When we use the NHS, data is collected about our health and the treatments we receive. It is widely acknowledged that this data, suitably anonymised, together with AI techniques have the potential to transform both the efficiency and the quality of health care. However, this vision remains far off: at present the data are both incomplete and very difficult to use. Working with practical examples, this project will provide a clearer understanding of the problems, some initial solutions and a road map for further work. 

Explaining the science

Data is stored in databases, commonly with a relational structure. In principle, the relational structure of the data should tell users about the meaning of the data. However, clinical data is entered using configurable form-based systems, with the clinical user able to select which fields to compete. This results in a very general relational structure with correspondingly less information about the meaning of the data. Moreover, the actual data entered differ between different clinical data system and from one user to another.

The primary solution attempting to address these issues is to use medical ontologies (Reed code, SNOMED-CT, ICD and more) to tag data fields. Despite being large and complex, these systems do not provide very much information about the relationships between data fields (such as the reason for a prescription). Importantly these systems do allow data from different systems to be linked but much more expressive power is needed, notably if other data sources (such as free text) are to be included. These other sources are vital for supervised learning: at present, data typically says little about the outcome of treatments.

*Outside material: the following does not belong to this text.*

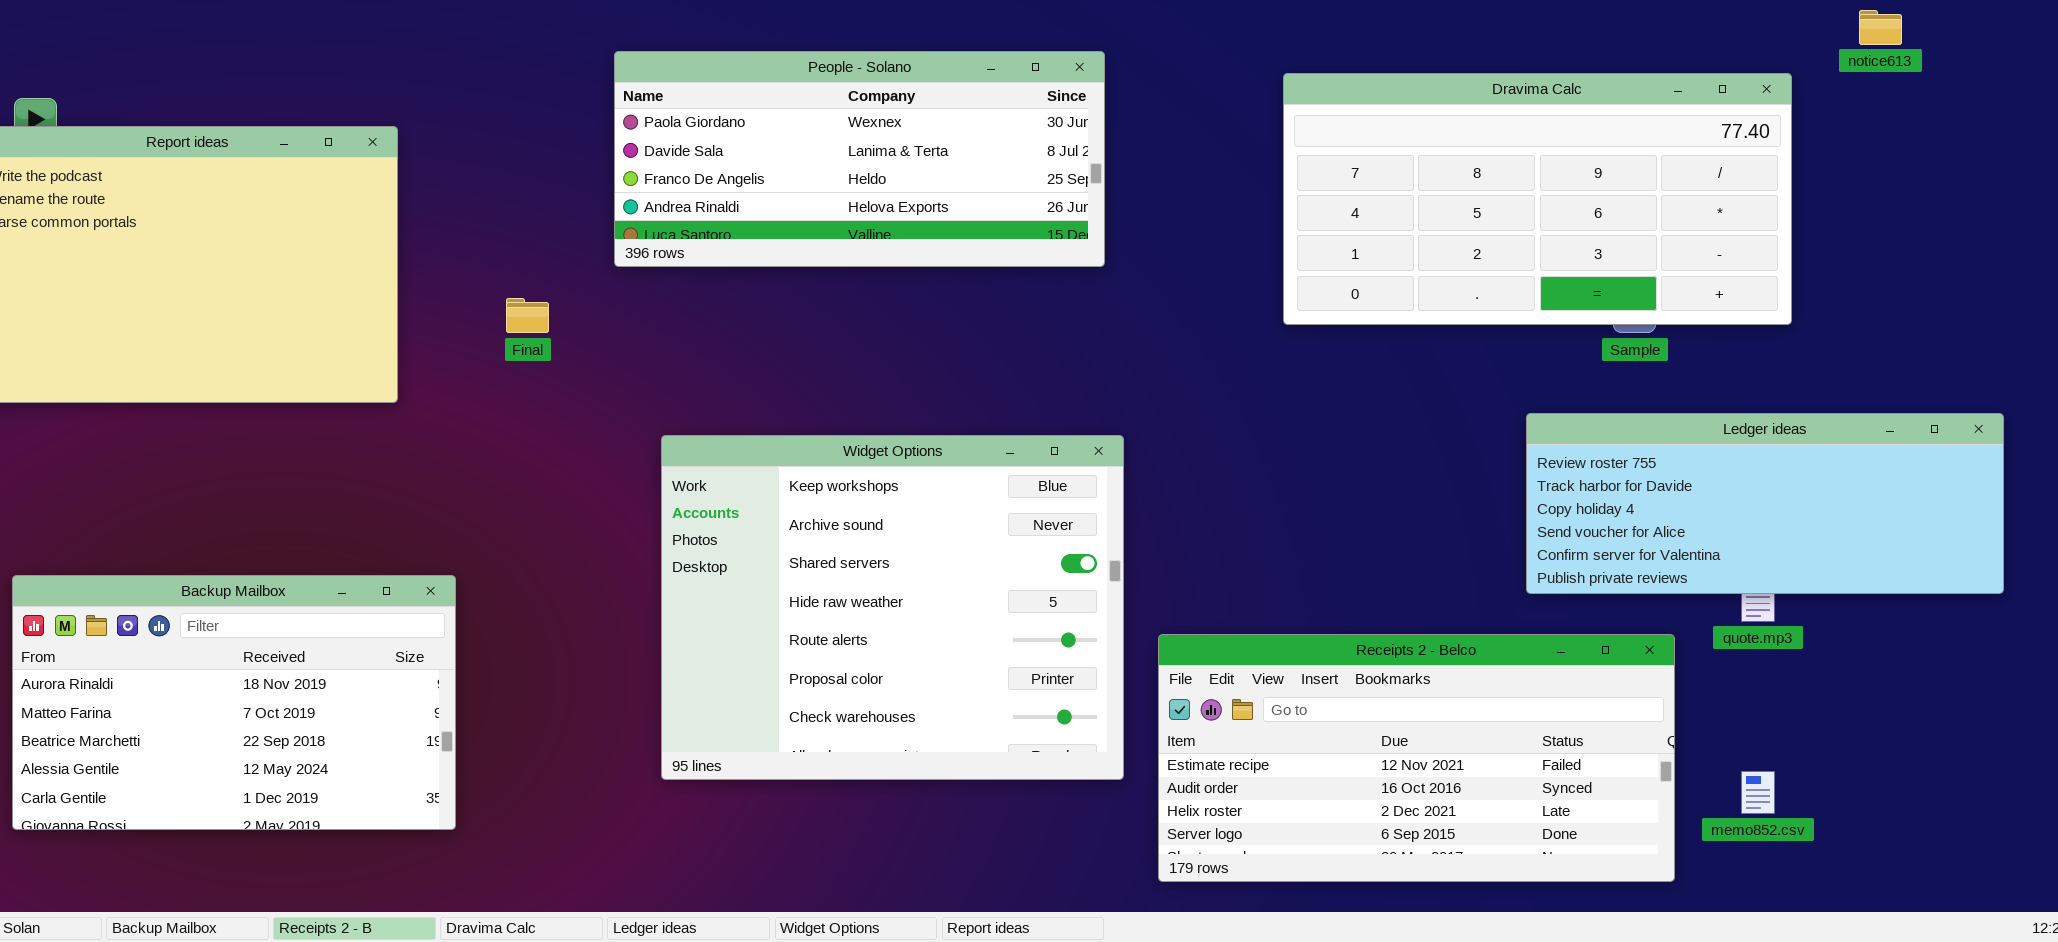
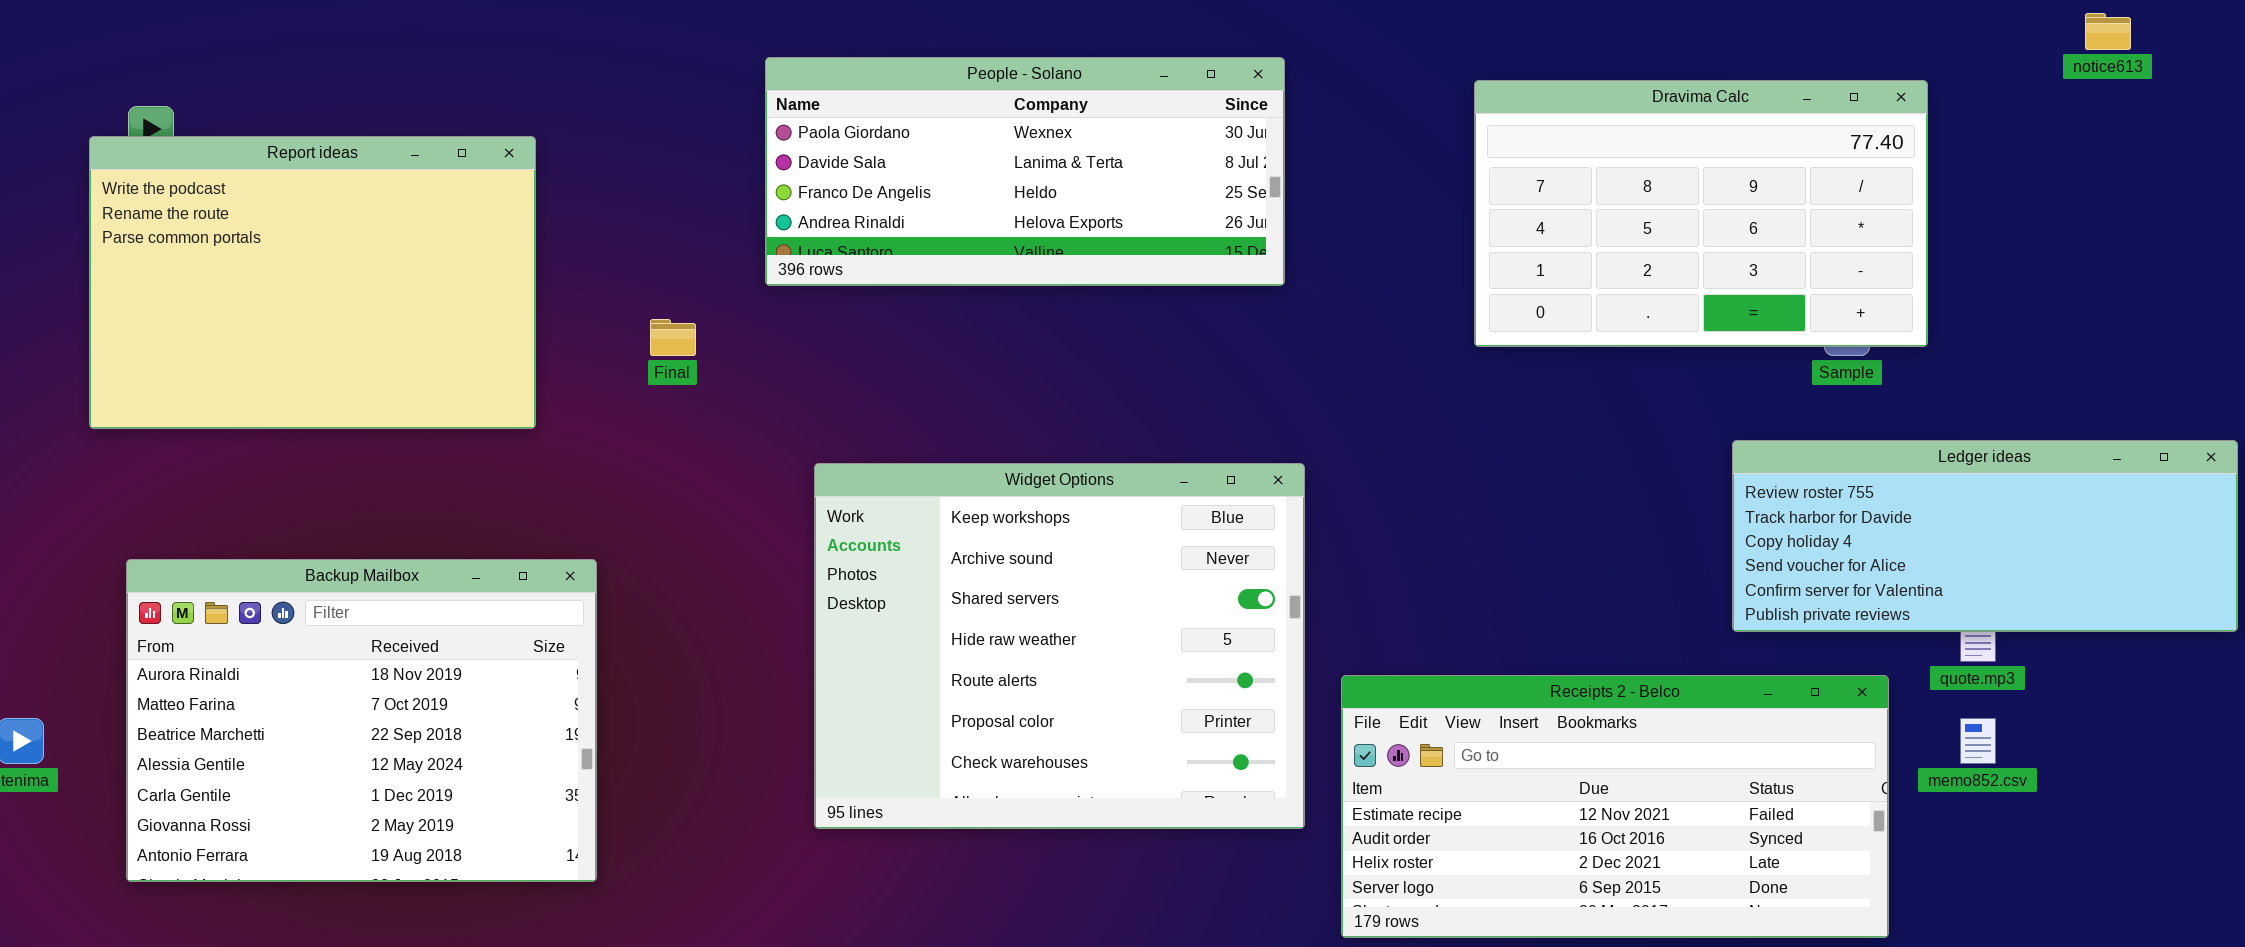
Dravima Calc: [1283,73,1792,325] -> [1474,80,1928,347], resized
Backup Mailbox: [12,575,456,830] -> [126,559,597,882], resized
memo852.csv: [1741,771,1775,814] -> [1960,718,1996,764], moved

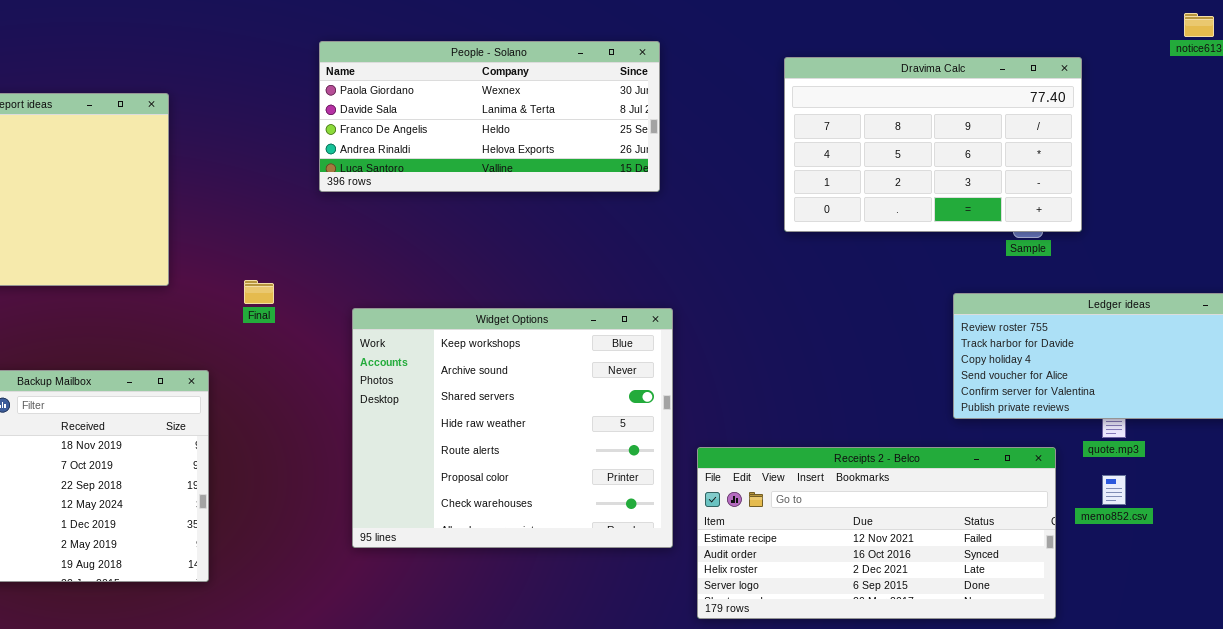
Final: [650,319,696,356] -> [244,280,274,304], moved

The data potentially available to researchers is several steps removed from the actual data entered. This is necessary, for example to ensure privacy is respected, but the lack of description of all stages of the process (the data entry, its transformation and linking) creates ambiguity that could underline the usefulness or any analysis or AI. It also presents a practical barrier: researchers, who must operate at some distance from the raw data, cannot specify the data selection or models in detail without improved descriptions. 

Project aims

The increasing use and capability of Electronic Health Record (EHR) systems has made available large collections of data about patients’ use of different health services, treatments and prescriptions. This data has many potential uses (discovering causes, optimising health delivery, choosing treatment and more). However, there are challenges to overcome before these benefits can be achieved.

The overall objective of the project is to lay the foundations for a transformative approach to patient- linked health data, making it accessible for both medical and data science researchers to fully exploit. 

There are a number of related challenges:

  • Understanding the data and its potential use - The data arise from the operation of health services, so the understanding of the data contents is embedded in the health community and not accessible to the wider AI and machine learning communities
  • Knowledge elicitation and modelling - Achieving the full potential from the data requires knowledge of health care processes so this may need to be modelled for data analysis
  • Statistical modelling - Existing data analysis approaches often extract a ‘flat’ dataset from the underlying ‘relational’ structure of the date. New techniques avoiding this (e.g. statistical relational learning) might allow new types of queries but their practical applicability is unknown
  • Efficient and acceptable data handling - Existing studies using data from EHR systems, require extensive ‘data wrangling’ to extract and cleanse a usable dataset. This work is largely manual and very time consuming: can this be improved?



This project is primarily relevant to the health domain and involves working with two separate groups who have developed clinical datasets linking data from different services. One group focuses on optimising resources allocated to different health services and is currently looking at the impact of funding of mental health services on the use of other services. The other group focuses on population health issues, such as the implementation of guidelines for screening and prevention. Although the project will not work directly on either of these topics, they show the areas in which solutions to data handling issues will be applied.

Very similar issues with data apply in many industries managing and maintaining complex assets (such as railways). In the longer term, it is hoped that these industries could benefit too.